Participants march on the Elisabeth bridge as they take part in the Budapest Pride Parade in Budapest, Hungary

Thousands attend Pride parade in post-Orbán Budapest

· RTE.ie

Tens of thousands of people gathered in soaring temperatures in Hungary's capital to celebrate the 31st annual Budapest Pride, the first such LGBTQ+ march since former prime minister Viktor Orbán, who had sought to ban the event, was ousted in an April election.

The march began this afternoon as temperatures reached at least 38C amid a record-breaking heatwave that has gripped most of Europe.

Organisers distributed water bottles to marchers, and the city’s public water utility opened fountains along the route.

Participants set off from Budapest’s famous Opera house and wound through the city centre before crossing the Erzsebet Bridge over the Danube River.

Members of Hungary’s LGBTQ+ community and masses of supporters danced to music and waved rainbow flags.

Luca Uj, who was participating in her third Pride event, said she felt the mood at the march was more relaxed now that Mr Orbán’s government, which implemented numerous anti-LGBTQ+ policies during its 16 years in power, had been defeated.

"There used to be a lot of tension. But now I see people as being somehow happier, and there are more older people, too," she said.

Participants in the Budapest Pride Parade, march across the Elisabeth bridge in Budapest

The Pride march came a little more than a year after Mr Orbán’s nationalist-populist government passed legislation and a constitutional amendment to outlaw the event, drawing criticism from human rights groups and politicians across the European Union.

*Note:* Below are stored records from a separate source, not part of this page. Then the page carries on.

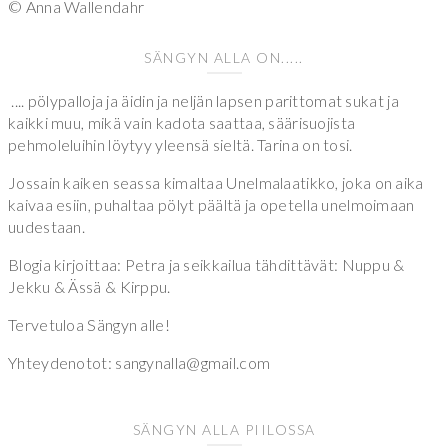
© Anna Wallendahr
SÄNGYN ALLA ON.....
.... pölypalloja ja äidin ja neljän lapsen parittomat sukat ja
kaikki muu, mikä vain kadota saattaa, säärisuojista
pehmoleluihin löytyy yleensä sieltä. Tarina on tosi.
Jossain kaiken seassa kimaltaa Unelmalaatikko, joka on aika
kaivaa esiin, puhaltaa pölyt päältä ja opetella unelmoimaan
uudestaan.
Blogia kirjoittaa: Petra ja seikkailua tähdittävät: Nuppu &
Jekku & Ässä & Kirppu.
Tervetuloa Sängyn alle!
Yhteydenotot: sangynalla@gmail.com
SÄNGYN ALLA PIILOSSA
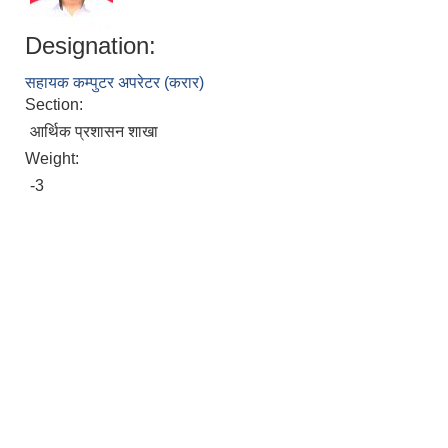
Designation:
सहायक कम्पुटर अपरेटर (करार)
Section:
आर्थिक प्रशासन शाखा
Weight:
-3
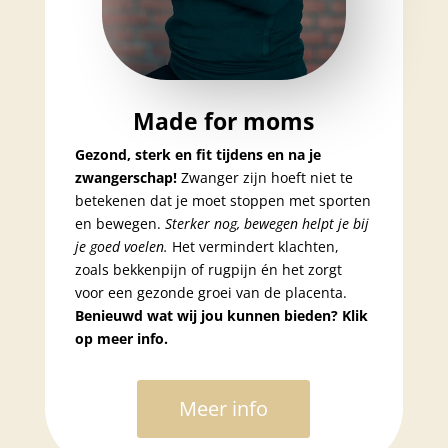
Made for moms
Gezond, sterk en fit tijdens en na je
zwangerschap!
Zwanger zijn hoeft niet te
betekenen dat je moet stoppen met sporten
en bewegen.
Sterker nog, bewegen helpt je bij
je goed voelen.
Het vermindert klachten,
zoals bekkenpijn of rugpijn én het zorgt
voor een gezonde groei van de placenta.
Benieuwd wat wij jou kunnen bieden? Klik
op meer info.
Meer info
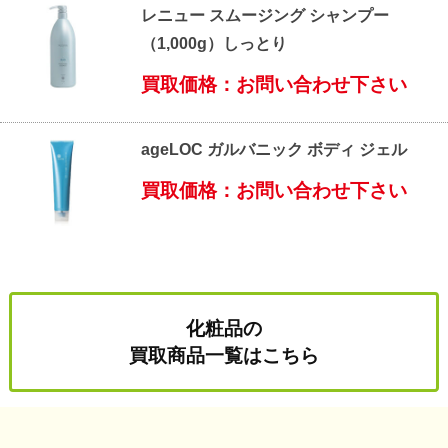
レニュー スムージング シャンプー
（1,000g）しっとり
買取価格：お問い合わせ下さい
ageLOC ガルバニック ボディ ジェル
買取価格：お問い合わせ下さい
化粧品の
買取商品一覧はこちら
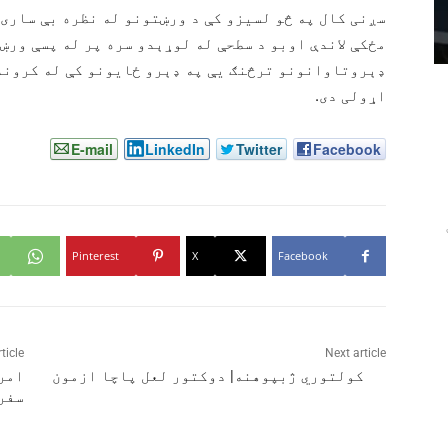
سږنی کال په څو لسیزو کې د ورښتونو له نظره بې ساری 
مځکې لاندې اوبو د سطحې له لوړېدو سره پر له پسې ورښت
ډېروتاوانونو ترڅنګ یې په ډېرو ځایونو کې له کروندو
اړولی دی.
E-mail
LinkedIn
Twitter
Facebook
Pinterest
X
Facebook
ticle
Next article
کولتوري ژبپوهنه| دوکتور لعل پاچا ازمون
امر
سفر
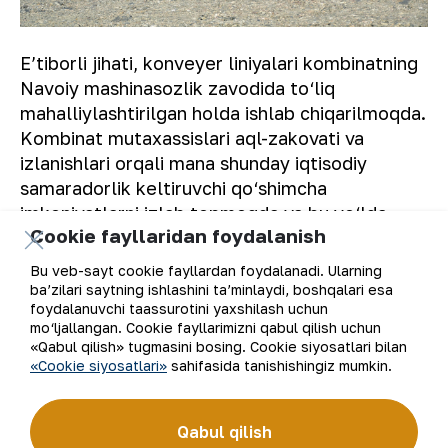
Eʼtiborli jihati, konveyer liniyalari kombinatning
Navoiy mashinasozlik zavodida to‘liq
mahalliylashtirilgan holda ishlab chiqarilmoqda.
Kombinat mutaxassislari aql-zakovati va
izlanishlari orqali mana shunday iqtisodiy
samaradorlik keltiruvchi qo‘shimcha
imkoniyatlarni izlab topmoqda va bu yo‘lda
Cookie fayllaridan foydalanish
davom etmoqda.
Bu veb-sayt cookie fayllardan foydalanadi. Ularning
“NKMK” AJ Matbuot xizmati.
ba’zilari saytning ishlashini ta’minlaydi, boshqalari esa
foydalanuvchi taassurotini yaxshilash uchun
mo‘ljallangan. Cookie fayllarimizni qabul qilish uchun
«Qabul qilish» tugmasini bosing. Cookie siyosatlari bilan
«Cookie siyosatlari»
sahifasida tanishishingiz mumkin.
Ro‘yxatga qaytish
Qabul qilish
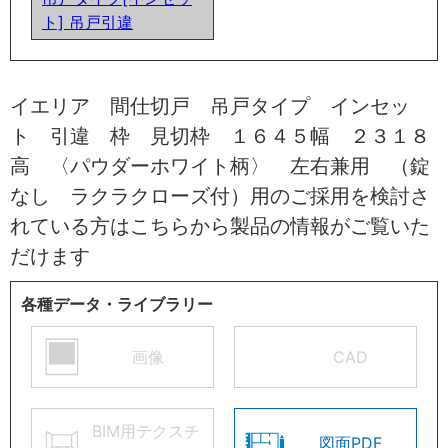
ト] 吊戸引違
イエリア 間仕切戸 吊戸タイプ インセッ
ト 引違 枠 見切枠 １６４５幅 ２３１８
高 〈パウダーホワイト柄〉 左右兼用 （錠
なし ラクラクローズ付）用のご採用を検討さ
れている方はこちらから製品の情報がご覧いた
だけます
各種データ・ライブラリー
画像
CAD
BIM用テクスチ
図面PDF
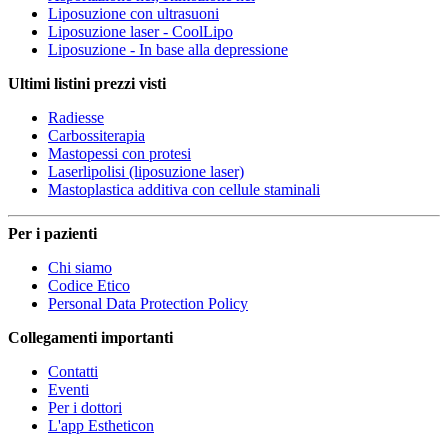
Liposuzione con ultrasuoni
Liposuzione laser - CoolLipo
Liposuzione - In base alla depressione
Ultimi listini prezzi visti
Radiesse
Carbossiterapia
Mastopessi con protesi
Laserlipolisi (liposuzione laser)
Mastoplastica additiva con cellule staminali
Per i pazienti
Chi siamo
Codice Etico
Personal Data Protection Policy
Collegamenti importanti
Contatti
Eventi
Per i dottori
L'app Estheticon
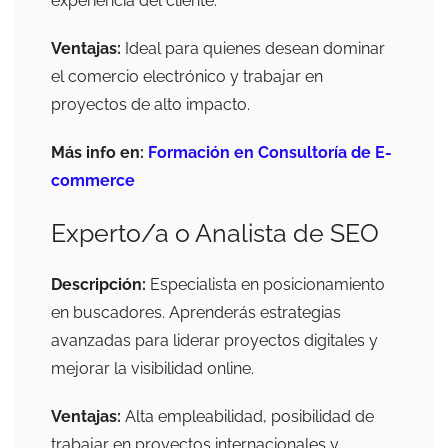
experiencia del cliente.
Ventajas:
Ideal para quienes desean dominar
el comercio electrónico y trabajar en
proyectos de alto impacto.
Más info en:
Formación en Consultoría de E-
commerce
Experto/a o Analista de SEO
Descripción:
Especialista en posicionamiento
en buscadores. Aprenderás estrategias
avanzadas para liderar proyectos digitales y
mejorar la visibilidad online.
Ventajas:
Alta empleabilidad, posibilidad de
trabajar en proyectos internacionales y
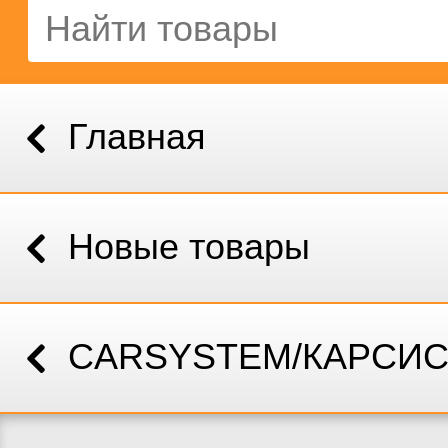
Главная
Новые товары
CARSYSTEM/КАРСИ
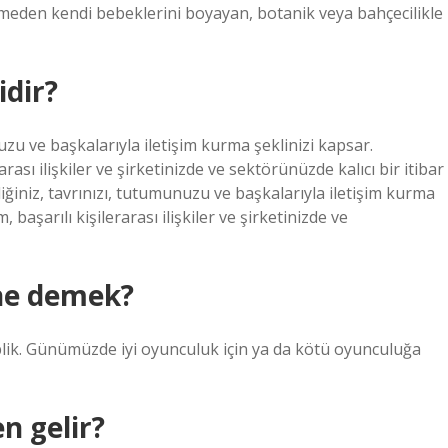
tmeden kendi bebeklerini boyayan, botanik veya bahçecilikle
idir?
uzu ve başkalarıyla iletişim kurma şeklinizi kapsar.
arası ilişkiler ve şirketinizde ve sektörünüzde kalıcı bir itibar
ğiniz, tavrınızı, tutumunuzu ve başkalarıyla iletişim kurma
, başarılı kişilerarası ilişkiler ve şirketinizde ve
 ne demek?
plik. Günümüzde iyi oyunculuk için ya da kötü oyunculuğa
n gelir?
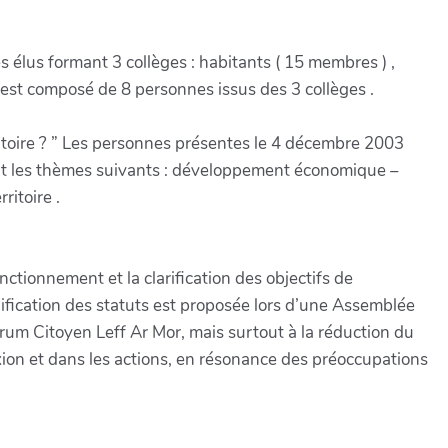
 élus formant 3 collèges : habitants ( 15 membres ) ,
 est composé de 8 personnes issus des 3 collèges .
rritoire ? ” Les personnes présentes le 4 décembre 2003
ant les thèmes suivants : développement économique –
ritoire .
nctionnement et la clarification des objectifs de
ification des statuts est proposée lors d’une Assemblée
um Citoyen Leff Ar Mor, mais surtout à la réduction du
ion et dans les actions, en résonance des préoccupations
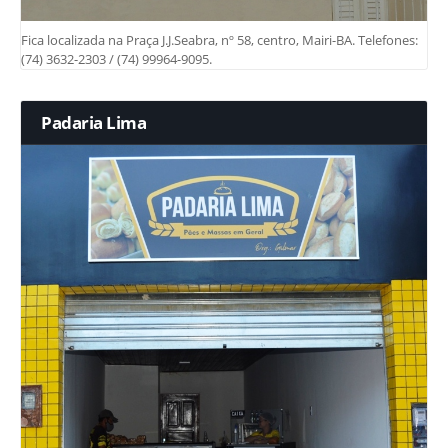
Fica localizada na Praça J.J.Seabra, nº 58, centro, Mairi-BA. Telefones:
(74) 3632-2303 / (74) 99964-9095.
Padaria Lima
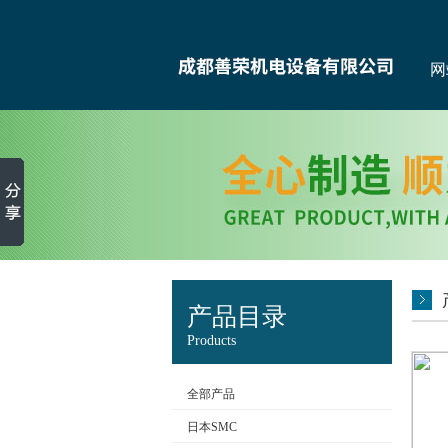
网
产品目录
Products
全部产品
日本SMC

Yet in open defiance of the ban, last year’s Pride went on as planned and was the biggest in Hungary’s history, with organisers estimating attendance at more than 350,000.

The massive turnout for the march, which the government for months had insisted would no longer be permitted, was seen as a major blow to Mr Orbán’s prestige.

Mr Orban was defeated in the April election by a centre-right challenger, Prime Minister Péter Magyar and his Tisza party.

Hungary’s new government has not repealed the Orbán-era legislation that outlawed Pride, but police this year authorised the event and were providing security along the route.

In April, the EU’s highest court ruled that Orbán-era legislation from 2021 that banned the availability of LGBTQ+ content to minors violates EU law and breaches a foundational treaty guaranteeing respect for human rights and equality.